### REQUIREMENT A
In the news story about the Bowers family's mobile home lease, how much are they paying each week for a motel room?
### REQUIREMENT B
Continue the news story about the Bowers family's dispute with their landlord, picking up after its final sentence.

### EXCERPT TO READ
------

DENTON -- Khosrow Sadeghian rents dozens and dozens properties all over North Texas. He specializes in renting properties to those who have bad credit.
But Jim and Debra Bowers say what initially seemed like a godsend has turned into a nightmare after they leased a mobile home from Sadeghian outside the city limits of Sanger. More than a month after signing the lease and paying the nearly $1,000 May rent, they have been unable to move in because it’s uninhabitable.
Instead, they’ve been paying $230 a week to rent a room at a Motel 6 in Denton. They’ve been living in the tiny room with their three children.
“Many tears have been shed over this, and I just try to be strong,” Debra Bowers said. “Hopefully, we can find a way to somehow get out of this situation and save another person from this same fate.”
In interview with News 8, Sadeghian repeatedly and angrily told us that the property is habitable and indicated that the issues with the house were merely cosmetic. He said he had not seen the property, which he had bought several months ago through foreclosure. He said he simply doesn’t have time to visit all of his properties.

------

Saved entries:
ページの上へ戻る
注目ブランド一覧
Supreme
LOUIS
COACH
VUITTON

------

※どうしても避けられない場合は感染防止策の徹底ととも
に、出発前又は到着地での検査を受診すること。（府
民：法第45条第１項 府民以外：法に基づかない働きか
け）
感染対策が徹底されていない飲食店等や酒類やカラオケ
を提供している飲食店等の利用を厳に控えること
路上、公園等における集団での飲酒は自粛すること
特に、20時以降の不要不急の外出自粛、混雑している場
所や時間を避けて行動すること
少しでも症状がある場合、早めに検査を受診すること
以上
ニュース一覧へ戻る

------

### TASK RESPONSE A
$230 a week

### TASK RESPONSE B
“We are working on it, if there’s anything that needs to be done,” Sadeghian said. “They have pretty bad credit and see, that’s the thing -- we give people a chance.”
He also said the property manager has told him that “everything should be in good condition.”
Sadeghian lists his properties on various Internet sites, as well as “Homeforeveryone.us.” His wife owns that domain name.
“We have 85-to-90 Section Eight houses [...] and we pass Section Eight with flying colors," Sadeghian said. "We never have any problems, so we know one thing: that we know what it takes to get a house ready for somebody to occupy."
It wasn’t supposed to be this way for the Bowers family.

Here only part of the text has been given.